Suicide Prevention Week - Part 1.

This week, Sept. 10-16th, is National Suicide Prevention Week. Because this is something I know way too much about now, I'd like to share a small part of Caleb's story every day this week, hoping that it will resonate with someone else. If it does - immediately text or call a parent, a teacher, a friend, a pastor, and just say the words, "I really need help." Please, don't be scared to use those words.


Today, I want to address the story to parents. Caleb first came to use two years ago and said, "I think something is wrong with me." He had been doing his own online research and thought it could be depression or ADD. We did not take it very seriously. We knew he was going through stress with changes at school. So, in our mind, he just had not finished adjusting to the changes. We gave advice and actually got him in touch with his school guidance counselor to meet with and talk about stress management and better time management. Over the next two years, Caleb would drop "hints" every once in awhile. He even shared with me "what I do when things are really bad". But through it all, I thought he just wasn't trying hard enough. If he would just do the things we would tell him, he would be just fine. Why couldn't he just make himself study or sleep or get out of bed. I thought it was a matter of choice.

Neither Sean nor I did any research. If I had just read some articles on teenage depression or anxiety, I would have seen the clear facts. I would have seen that Caleb didn't have a choice, that he was trying with all his might but was losing the fight.

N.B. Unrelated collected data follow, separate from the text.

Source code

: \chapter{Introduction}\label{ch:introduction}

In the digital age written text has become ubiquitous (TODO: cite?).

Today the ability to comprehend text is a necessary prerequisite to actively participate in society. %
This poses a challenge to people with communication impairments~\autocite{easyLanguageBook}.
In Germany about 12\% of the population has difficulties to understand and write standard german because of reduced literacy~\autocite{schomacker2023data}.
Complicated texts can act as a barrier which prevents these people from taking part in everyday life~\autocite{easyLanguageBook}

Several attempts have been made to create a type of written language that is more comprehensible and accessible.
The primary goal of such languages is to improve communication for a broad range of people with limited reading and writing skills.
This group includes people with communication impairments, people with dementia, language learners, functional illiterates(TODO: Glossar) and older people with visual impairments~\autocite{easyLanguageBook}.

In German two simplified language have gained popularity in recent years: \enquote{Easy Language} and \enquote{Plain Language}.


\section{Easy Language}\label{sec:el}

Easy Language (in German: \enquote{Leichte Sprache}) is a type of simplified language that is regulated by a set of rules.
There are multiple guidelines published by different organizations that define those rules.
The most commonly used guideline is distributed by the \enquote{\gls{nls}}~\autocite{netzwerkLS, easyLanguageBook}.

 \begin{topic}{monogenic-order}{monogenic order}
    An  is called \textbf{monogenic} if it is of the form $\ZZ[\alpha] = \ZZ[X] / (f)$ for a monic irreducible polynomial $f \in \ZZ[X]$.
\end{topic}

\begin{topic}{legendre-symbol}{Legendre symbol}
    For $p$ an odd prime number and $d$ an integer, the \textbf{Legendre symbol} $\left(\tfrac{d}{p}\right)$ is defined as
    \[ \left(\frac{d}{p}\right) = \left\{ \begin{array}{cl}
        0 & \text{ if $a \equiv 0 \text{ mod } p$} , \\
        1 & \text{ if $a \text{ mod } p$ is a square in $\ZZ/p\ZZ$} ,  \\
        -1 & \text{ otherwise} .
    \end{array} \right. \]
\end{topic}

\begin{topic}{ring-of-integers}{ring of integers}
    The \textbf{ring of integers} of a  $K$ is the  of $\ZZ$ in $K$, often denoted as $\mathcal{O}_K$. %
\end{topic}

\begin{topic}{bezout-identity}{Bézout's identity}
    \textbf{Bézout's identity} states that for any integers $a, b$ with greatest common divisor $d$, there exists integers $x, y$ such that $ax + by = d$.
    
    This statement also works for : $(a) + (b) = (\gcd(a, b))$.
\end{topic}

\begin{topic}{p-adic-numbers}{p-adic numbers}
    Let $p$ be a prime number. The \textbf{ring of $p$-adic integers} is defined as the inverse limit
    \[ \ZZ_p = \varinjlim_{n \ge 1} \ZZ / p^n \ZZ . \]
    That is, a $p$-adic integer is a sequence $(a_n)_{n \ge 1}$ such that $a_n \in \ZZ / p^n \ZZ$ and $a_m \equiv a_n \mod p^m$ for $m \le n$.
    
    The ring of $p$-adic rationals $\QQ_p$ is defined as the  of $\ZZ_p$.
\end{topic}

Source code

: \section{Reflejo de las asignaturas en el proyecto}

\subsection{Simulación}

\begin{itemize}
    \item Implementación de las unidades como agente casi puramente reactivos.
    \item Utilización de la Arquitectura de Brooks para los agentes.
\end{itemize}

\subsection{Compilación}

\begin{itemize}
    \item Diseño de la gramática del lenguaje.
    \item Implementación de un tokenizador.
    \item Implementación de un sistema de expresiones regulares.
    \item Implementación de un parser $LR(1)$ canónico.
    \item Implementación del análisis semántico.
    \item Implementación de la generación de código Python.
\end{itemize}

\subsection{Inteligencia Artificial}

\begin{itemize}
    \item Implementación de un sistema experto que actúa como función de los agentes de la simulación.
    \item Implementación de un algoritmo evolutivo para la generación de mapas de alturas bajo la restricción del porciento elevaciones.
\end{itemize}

I never in a million years would have thought Caleb would make the choice to end his life. So, I stayed in denial, didn't ask the questions that I didn't want answers to, and handed him to a therapist and believed that would solve his problems.

Parents - pay attention to what your child is not saying to you.

They are not going to look you in the eye and say, "I want to kill myself." We were lucky Caleb communicated with us as much as he did. Most parents who lose their child had no idea whatsoever that the child was suffering. Ask the hard questions. And search out every avenue of help, while telling your child that there is always hope and that you together aren't going to give up.